Global cyber authorities release first unified guidance for AI in OT

As artificial intelligence becomes increasingly integrated into critical infrastructure systems, a new set of security challenges emerges at the intersection of AI and OT. Recently, a coalition of international cyber security agencies released comprehensive guidance on how to safely integrate AI into OT environments.

Why This Matters Now

Since ChatGPT's public release in late 2022, AI adoption has accelerated across industries. For critical infrastructure operators, AI promises increased efficiency, enhanced decision-making, and cost savings. However, integrating AI into environments that manage essential public services introduces significant risks that could affect safety, security, and reliability.

The guidance comes from nine international cybersecurity agencies, including CISA, NSA's AI Security Center, the FBI, and cyber security centers from Australia, Canada, Germany, the Netherlands, New Zealand, and the UK.

Four Core Principles

The guidance organises security considerations into four key principles:

1. Understand AI

Before deploying AI in OT environments, organisations must grasp the unique risks involved. These include cybersecurity vulnerabilities specific to AI systems (like prompt injection attacks), data quality challenges, model drift over time, and the inherent difficulty of explaining AI decisions.

Critical infrastructure operators should understand the secure AI development lifecycle, from design through deployment and ongoing maintenance, and ensure their personnel receive proper training on AI fundamentals and threat modeling.

2. Consider AI Use in the OT Domain

Organisations are recommended to carefully assess whether AI is truly the best approach for their specific needs, considering factors like security, performance, complexity, and cost.

3. Establish AI Governance and Assurance Frameworks

Effective governance requires commitment from senior leadership, input from OT and IT experts, and collaboration with cyber security teams. Suggestions include integrating AI security into existing frameworks rather than treating it as entirely separate.

This includes conducting regular security audits, implementing robust access controls, and performing thorough testing in non-production environments before deployment. Operators should also stay informed about evolving AI technical standards and regulatory requirements.

4. Embed Oversight and Failsafe Practices

The guidance emphasises "human-in-the-loop" decision-making, especially for critical operations. Organisations should establish monitoring mechanisms to detect anomalies, track AI system performance, and maintain audit trails.

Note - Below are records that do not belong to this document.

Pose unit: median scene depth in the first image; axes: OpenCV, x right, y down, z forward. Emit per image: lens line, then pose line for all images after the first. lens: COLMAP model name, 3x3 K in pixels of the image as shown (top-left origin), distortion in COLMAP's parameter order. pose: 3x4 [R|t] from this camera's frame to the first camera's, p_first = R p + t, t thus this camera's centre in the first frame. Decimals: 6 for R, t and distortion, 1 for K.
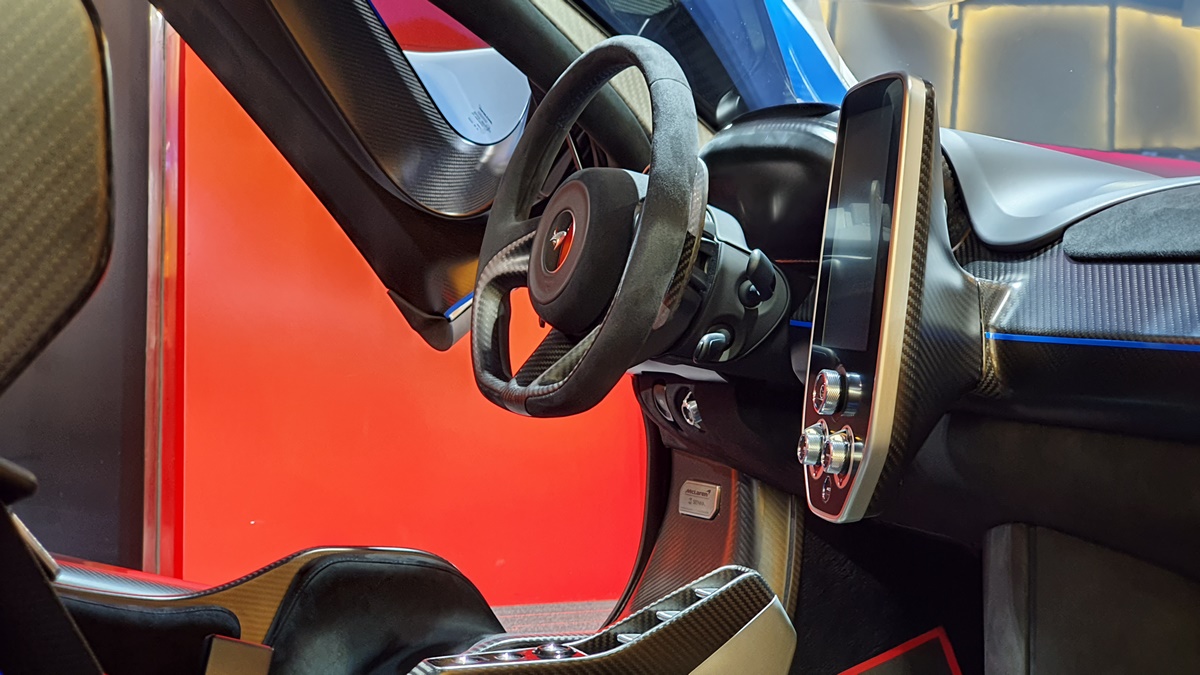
lens RADIAL K [[2094.5, 0, 600.0], [0, 2094.5, 337.5], [0, 0, 1]] dist [-0.196541, 2.243191]
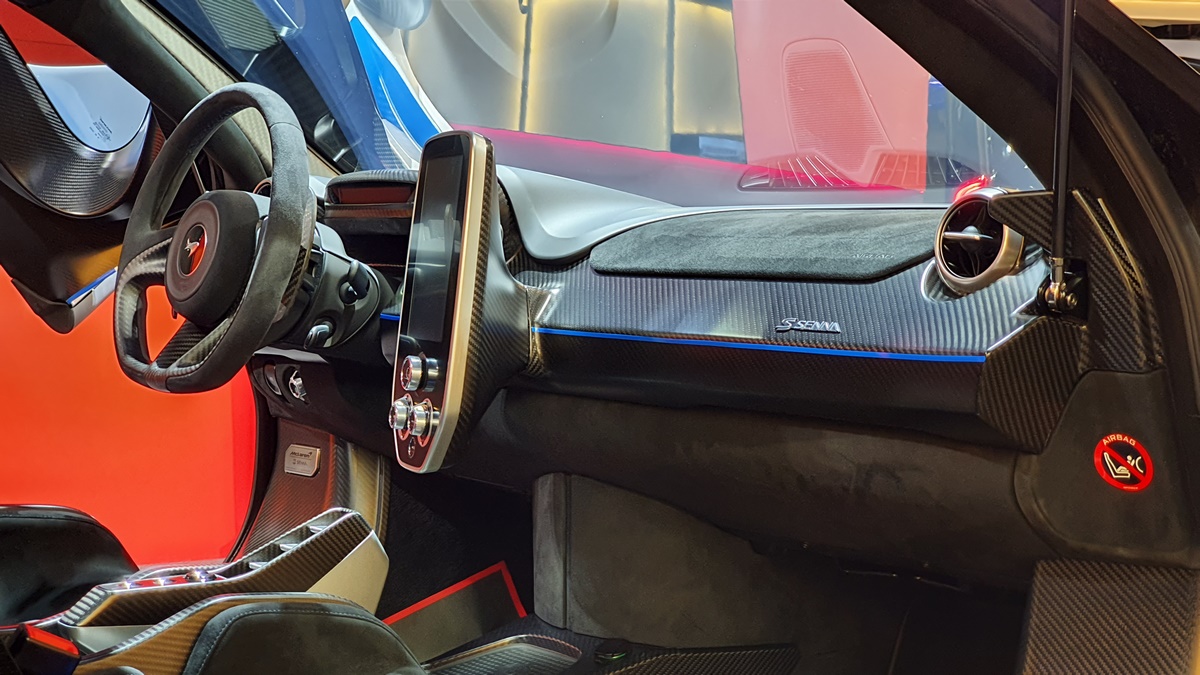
lens RADIAL K [[2094.5, 0, 600.0], [0, 2094.5, 337.5], [0, 0, 1]] dist [-0.196541, 2.243191]
pose [[0.979411, -0.003073, 0.201852, -0.034714], [0.000138, 0.999894, 0.014556, -0.013169], [-0.201875, -0.014228, 0.979308, -0.263818]]
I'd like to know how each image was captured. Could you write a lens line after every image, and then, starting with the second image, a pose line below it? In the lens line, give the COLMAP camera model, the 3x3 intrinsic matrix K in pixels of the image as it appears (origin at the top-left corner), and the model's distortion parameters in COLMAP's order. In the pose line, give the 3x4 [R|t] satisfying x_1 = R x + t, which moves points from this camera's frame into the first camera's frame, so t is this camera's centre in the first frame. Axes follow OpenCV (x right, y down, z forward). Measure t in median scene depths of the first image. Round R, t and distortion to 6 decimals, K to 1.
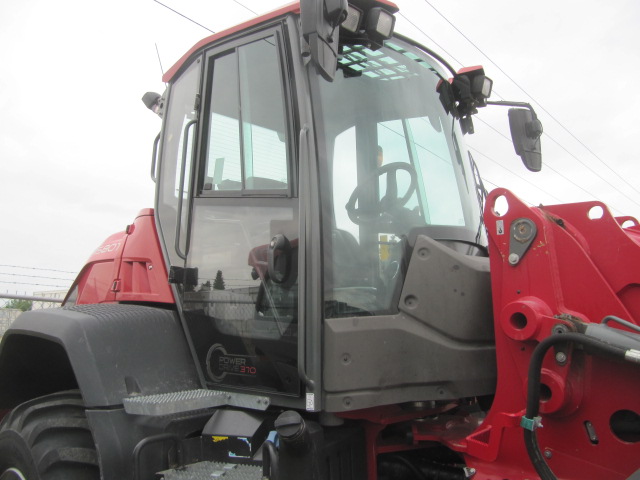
lens RADIAL K [[525.1, 0, 321.7], [0, 525.1, 243.3], [0, 0, 1]] dist [-0.054680, 0.014660]
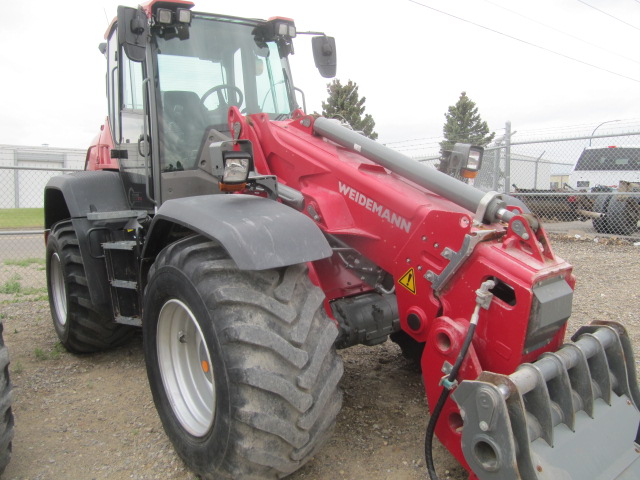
lens RADIAL K [[525.1, 0, 321.7], [0, 525.1, 243.3], [0, 0, 1]] dist [-0.054680, 0.014660]
pose [[0.986822, -0.014026, -0.161201, 0.877953], [0.055905, 0.964442, 0.258316, -0.084333], [0.151846, -0.263923, 0.952516, -0.899741]]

Equally important are failsafe mechanisms that enable AI systems to fail gracefully without disrupting critical operations. Incident response plans should be updated to address both attacks against AI systems and AI system failures.

Real-World Application

The guidance provides practical examples, like using AI for predictive maintenance on industrial generators. Such implementations require careful consideration of historical data access, real-time processing capabilities, network bandwidth constraints, and success metrics tied to downtime reduction and cost savings.

Importantly, organisations should demand transparency from OT vendors about embedded AI capabilities, including software bills of materials, data usage policies, and the ability to disable AI features when needed.

The integration of AI into critical infrastructure is not a question of if, but how. The key is balancing innovation with security:

• Start with a clear business case that justifies AI use over traditional solutions

• Protect sensitive OT data throughout the AI lifecycle

• Maintain network segmentation and prefer push-based architectures

• Keep humans in the loop for critical decisions

• Test thoroughly in non-production environments

• Prepare for AI system failures as part of incident response planning

As AI technology evolves, so too will the security challenges. Critical infrastructure operators who follow these principles can harness AI's benefits while maintaining the safety and security their communities depend on.

The full guidance document, "Principles for the Secure Integration of Artificial Intelligence in Operational Technology," is available from CISA and includes detailed technical recommendations, risk mitigation strategies, and additional resources for critical infrastructure operators.